I also find the loose-leaf format of many of the older publications to be much more useful and accessible than the hardbound format. Yes, the hardbound books look more appealing, but utility is far more important. Providing a CD ROM along with the manual is useful, but it is a supplement to, and not a replacement for, the manual itself.
I applaud The Florida Bar for making the practice manuals available. I hope that among its considerations in providing them is that they be as inexpensive as is feasible, that they be of sound professional content, and that they be designed to meet the needs of the practitioners and judges who use them most. I believe the aesthetic considerations should be of lesser importance.
John T. Chandler
I read with interest the letter concerning the recent changes to the CLE update of the criminal rules book. Then I received my copy of the update of Practice Under Florida Probate Code. Much to my consternation, the Bar decided to do the same thing to that publication. While I object to the blatant commercial tie-in to Lexis delivered in the form of a CD accompanying the book, my biggest objection is the book itself For years I have used the loose -leaf binder format of this publication. It is easy to use, easy to remove pages to copy for my annotations and insertion in files, and even more important, easy to update, by simply inserting pages.

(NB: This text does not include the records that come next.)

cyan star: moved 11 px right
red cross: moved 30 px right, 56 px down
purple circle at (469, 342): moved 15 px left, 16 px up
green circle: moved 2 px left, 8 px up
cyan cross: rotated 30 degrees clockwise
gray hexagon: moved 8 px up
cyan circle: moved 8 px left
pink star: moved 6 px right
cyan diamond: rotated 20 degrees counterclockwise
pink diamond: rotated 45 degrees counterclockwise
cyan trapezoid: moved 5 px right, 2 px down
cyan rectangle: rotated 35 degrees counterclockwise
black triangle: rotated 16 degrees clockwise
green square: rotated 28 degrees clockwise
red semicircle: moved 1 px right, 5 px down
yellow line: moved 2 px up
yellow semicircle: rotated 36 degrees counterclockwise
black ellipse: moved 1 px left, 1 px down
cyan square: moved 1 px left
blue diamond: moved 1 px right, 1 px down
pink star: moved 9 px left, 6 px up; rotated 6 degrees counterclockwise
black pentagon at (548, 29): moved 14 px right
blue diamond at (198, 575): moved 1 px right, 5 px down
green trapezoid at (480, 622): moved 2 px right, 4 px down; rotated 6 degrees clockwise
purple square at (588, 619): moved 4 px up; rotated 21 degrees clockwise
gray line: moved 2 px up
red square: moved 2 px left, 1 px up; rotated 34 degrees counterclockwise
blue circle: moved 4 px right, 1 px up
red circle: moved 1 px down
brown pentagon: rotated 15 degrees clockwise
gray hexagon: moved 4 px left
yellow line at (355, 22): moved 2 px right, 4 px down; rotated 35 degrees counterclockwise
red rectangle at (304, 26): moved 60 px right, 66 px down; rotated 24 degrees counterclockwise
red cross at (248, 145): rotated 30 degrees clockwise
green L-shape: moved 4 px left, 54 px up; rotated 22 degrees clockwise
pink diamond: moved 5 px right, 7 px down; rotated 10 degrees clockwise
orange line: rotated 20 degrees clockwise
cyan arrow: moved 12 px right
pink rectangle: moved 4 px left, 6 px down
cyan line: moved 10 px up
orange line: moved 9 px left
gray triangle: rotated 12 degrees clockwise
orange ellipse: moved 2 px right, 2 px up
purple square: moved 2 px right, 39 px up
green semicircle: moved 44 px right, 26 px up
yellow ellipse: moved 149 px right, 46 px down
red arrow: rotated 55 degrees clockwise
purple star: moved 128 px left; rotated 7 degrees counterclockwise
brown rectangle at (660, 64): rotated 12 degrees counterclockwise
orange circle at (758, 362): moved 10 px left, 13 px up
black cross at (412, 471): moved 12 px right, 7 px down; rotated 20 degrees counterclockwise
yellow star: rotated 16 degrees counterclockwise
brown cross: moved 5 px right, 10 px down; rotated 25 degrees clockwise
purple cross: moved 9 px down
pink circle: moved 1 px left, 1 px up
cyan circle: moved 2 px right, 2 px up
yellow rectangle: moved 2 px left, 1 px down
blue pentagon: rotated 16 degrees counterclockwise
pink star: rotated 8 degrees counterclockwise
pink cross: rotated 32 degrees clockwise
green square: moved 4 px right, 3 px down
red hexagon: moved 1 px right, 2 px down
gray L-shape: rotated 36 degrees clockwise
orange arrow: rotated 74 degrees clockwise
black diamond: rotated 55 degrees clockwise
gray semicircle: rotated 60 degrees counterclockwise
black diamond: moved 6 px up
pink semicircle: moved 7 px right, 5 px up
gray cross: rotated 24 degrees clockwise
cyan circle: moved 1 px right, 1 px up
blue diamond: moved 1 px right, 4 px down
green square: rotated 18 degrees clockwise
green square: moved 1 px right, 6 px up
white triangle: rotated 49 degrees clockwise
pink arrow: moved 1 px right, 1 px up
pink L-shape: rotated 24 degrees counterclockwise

Now the CLE committee has decided, without asking me or anyone I know, to change to a hardbound book format requiring the infamous pocket parts to update. Then every year or so, they will require me to buy a new book. While this has been a successful marketing scheme by law book publishers for years, I had hoped our own Bar publications group would avoid forcing such on its own members. To add insult to injury, they even included a notice with the brand new book that it was already out of date due to changes in the probate rules effective May 2, 2002, so we will soon receive our first pocket part.